Change "Pakketten" to "Abonnementen" wherever it occurs in the items below, and give the lines again with nothing else altered.

::: Data for this exercise :::

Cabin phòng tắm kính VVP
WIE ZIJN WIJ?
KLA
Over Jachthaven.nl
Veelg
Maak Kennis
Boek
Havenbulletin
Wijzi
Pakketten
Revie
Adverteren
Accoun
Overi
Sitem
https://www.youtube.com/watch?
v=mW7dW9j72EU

:::

§ Task result
Cabin phòng tắm kính VVP
WIE ZIJN WIJ?
KLA
Over Jachthaven.nl
Veelg
Maak Kennis
Boek
Havenbulletin
Wijzi
Abonnementen
Revie
Adverteren
Accoun
Overi
Sitem
https://www.youtube.com/watch?
v=mW7dW9j72EU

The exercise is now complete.